Sustentabilidade dos dividendos

O fundo paga o cupom mensal das debêntures de forma regular, em torno de R$ 0,08-0,09/cota. O fluxo de caixa é previsível; a variação ocorre na marcação a mercado (afeta o VP, não diretamente o caixa distribuível). O DY de 13,63% isento é genuíno, mas o histórico curto e o retorno total negativo desde o IPO mostram que o dividendo, isoladamente, não compensou a desvalorização da cota no período inicial.

Sobre a gestora

Gestora brasileira independente (boutique) focada em crédito privado, fundos imobiliários e infraestrutura. O processo de investimento é multifacetado: análise quantitativa de balanço/fluxo de caixa, modelo de rating proprietário, análise qualitativa de governança, análise jurídica das garantias e crivo ESG. A pulverização em 100+ emissores no RIFF11 demonstra disciplina de diversificação de crédito. Pontos de atenção: casa de menor porte, com track record público curto e produtos ainda jovens (o RIFF11 estreou em 2024; também gere o FII PMIS11).

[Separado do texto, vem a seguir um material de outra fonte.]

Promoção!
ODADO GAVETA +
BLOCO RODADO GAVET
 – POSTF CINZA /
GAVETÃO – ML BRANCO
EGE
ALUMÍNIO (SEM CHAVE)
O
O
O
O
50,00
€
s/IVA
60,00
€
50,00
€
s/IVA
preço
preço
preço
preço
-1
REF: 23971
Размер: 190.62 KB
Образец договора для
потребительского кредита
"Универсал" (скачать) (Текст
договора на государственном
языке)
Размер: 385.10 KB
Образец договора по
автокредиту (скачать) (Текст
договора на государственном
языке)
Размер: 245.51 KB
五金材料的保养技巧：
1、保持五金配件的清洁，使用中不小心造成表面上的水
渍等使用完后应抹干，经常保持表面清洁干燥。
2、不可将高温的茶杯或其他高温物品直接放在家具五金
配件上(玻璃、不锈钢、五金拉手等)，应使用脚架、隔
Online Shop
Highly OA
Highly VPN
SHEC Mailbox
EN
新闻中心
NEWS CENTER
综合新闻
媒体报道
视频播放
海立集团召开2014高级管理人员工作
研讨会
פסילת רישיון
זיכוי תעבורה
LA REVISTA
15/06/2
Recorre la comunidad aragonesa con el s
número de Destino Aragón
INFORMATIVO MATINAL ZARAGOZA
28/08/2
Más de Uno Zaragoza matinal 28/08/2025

Falta histórico independente que comprove a entrega ao longo de um ciclo completo.

Ver a análise completa da gestora Paramis Capital Gestão de Recursos Ltda →

Conclusão

O RIFF11 é, antes de tudo, uma aposta de valor: a cota negocia a 80% do valor patrimonial (P/VP 0,80x, o maior deságio do segmento FI-Infra), o que cria uma assimetria de retorno interessante para quem aposta no fechamento desse gap. Some-se a isso um DY de 13,63% totalmente isento de IR e uma carteira pulverizada em mais de 100 emissores de debêntures incentivadas, e a tese de superfície parece atraente.

O problema é que o deságio não é gratuito. O fundo é pequeno (PL de R$ 144 mi contra os bilhões dos pares líquidos), tem apenas 6.404 cotistas e gira só R$ 278,9 mil/dia — uma liquidez que limita seriamente a flexibilidade de entrada e, principalmente, de saída. Esse é o risco prático mais relevante e o que mais explica o gap persistente.

Honestamente, a tese ainda não se provou. O retorno total desde o IPO (jul/2024) é negativo (-2,84%), 2025 rendeu apenas 8,32% — bem abaixo de FI-Infras estabelecidos como o BODB11 (~23%) — e o Sharpe 12M próximo de zero mostra que o investidor não foi remunerado pelo risco assumido. A recuperação de 2026 (YTD +17,35%) é o argumento da virada, mas é curta demais para virar convicção.

Os pontos positivos são reais e merecem registro: a pulverização extrema em 100+ emissores é uma das melhores diversificações de crédito do segmento, a isenção de IR é genuína, a taxa de 0,84% é competitiva e o deságio de 20% oferece margem de segurança patrimonial — se o fundo amadurecer e ganhar escala.

Recomendação NEUTRO com nota 6,0/10 — o RIFF11 é uma ideia de valor com assimetria interessante, mas apropriada apenas como posição pequena (satélite) para investidor PF arrojado, tolerante a iliquidez e com horizonte longo, ciente de que aposta no fechamento de um deságio que pode persistir. Para quem busca um FI-Infra consolidado, líquido e com track record provado, BODB11 e KDIF11 são escolhas mais sólidas.